> _Exercise requirements_
Set out every line of text in the data below as a Markdown table with the columns "No." and "Line": number the rows in order, give each line as it stands, and leave out blank lines and the pictures.

> _Source material_
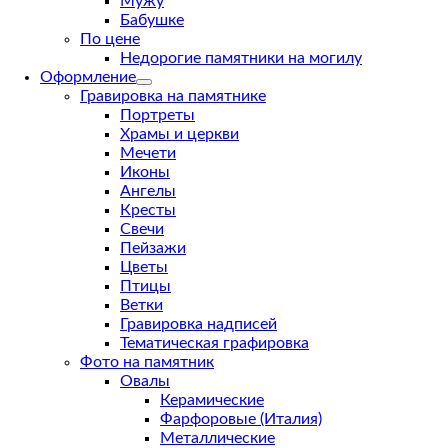
Мужу
Бабушке
По цене
Недорогие памятники на могилу
Оформление
Гравировка на памятнике
Портреты
Храмы и церкви
Мечети
Иконы
Ангелы
Кресты
Свечи
Пейзажи
Цветы
Птицы
Ветки
Гравировка надписей
Тематическая графировка
Фото на памятник
Овалы
Керамические
Фарфоровые (Италия)
Металлические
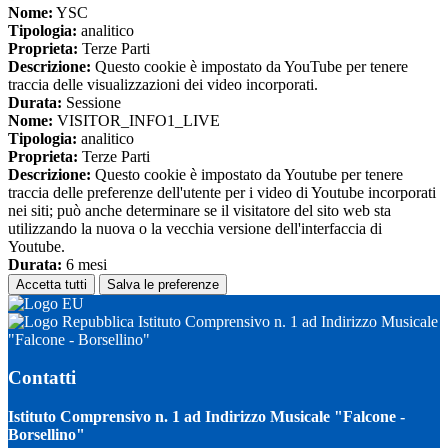
Nome:
YSC
Tipologia:
analitico
Proprieta:
Terze Parti
Descrizione:
Questo cookie è impostato da YouTube per tenere
traccia delle visualizzazioni dei video incorporati.
Durata:
Sessione
Nome:
VISITOR_INFO1_LIVE
Tipologia:
analitico
Proprieta:
Terze Parti
Descrizione:
Questo cookie è impostato da Youtube per tenere
traccia delle preferenze dell'utente per i video di Youtube incorporati
nei siti; può anche determinare se il visitatore del sito web sta
utilizzando la nuova o la vecchia versione dell'interfaccia di
Youtube.
Durata:
6 mesi
Accetta tutti
Salva le preferenze
Istituto Comprensivo n. 1 ad Indirizzo Musicale
"Falcone - Borsellino"
Contatti
Istituto Comprensivo n. 1 ad Indirizzo Musicale "Falcone -
Borsellino"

> _Solution_
| No. | Line |
|---|---|
| 1 | Мужу |
| 2 | Бабушке |
| 3 | По цене |
| 4 | Недорогие памятники на могилу |
| 5 | Оформление |
| 6 | Гравировка на памятнике |
| 7 | Портреты |
| 8 | Храмы и церкви |
| 9 | Мечети |
| 10 | Иконы |
| 11 | Ангелы |
| 12 | Кресты |
| 13 | Свечи |
| 14 | Пейзажи |
| 15 | Цветы |
| 16 | Птицы |
| 17 | Ветки |
| 18 | Гравировка надписей |
| 19 | Тематическая графировка |
| 20 | Фото на памятник |
| 21 | Овалы |
| 22 | Керамические |
| 23 | Фарфоровые (Италия) |
| 24 | Металлические |
| 25 | Nome: |
| 26 | YSC |
| 27 | Tipologia: |
| 28 | analitico |
| 29 | Proprieta: |
| 30 | Terze Parti |
| 31 | Descrizione: |
| 32 | Questo cookie è impostato da YouTube per tenere |
| 33 | traccia delle visualizzazioni dei video incorporati. |
| 34 | Durata: |
| 35 | Sessione |
| 36 | Nome: |
| 37 | VISITOR_INFO1_LIVE |
| 38 | Tipologia: |
| 39 | analitico |
| 40 | Proprieta: |
| 41 | Terze Parti |
| 42 | Descrizione: |
| 43 | Questo cookie è impostato da Youtube per tenere |
| 44 | traccia delle preferenze dell'utente per i video di Youtube incorporati |
| 45 | nei siti; può anche determinare se il visitatore del sito web sta |
| 46 | utilizzando la nuova o la vecchia versione dell'interfaccia di |
| 47 | Youtube. |
| 48 | Durata: |
| 49 | 6 mesi |
| 50 | Accetta tutti |
| 51 | Salva le preferenze |
| 52 | Istituto Comprensivo n. 1 ad Indirizzo Musicale |
| 53 | "Falcone - Borsellino" |
| 54 | Contatti |
| 55 | Istituto Comprensivo n. 1 ad Indirizzo Musicale "Falcone - |
| 56 | Borsellino" |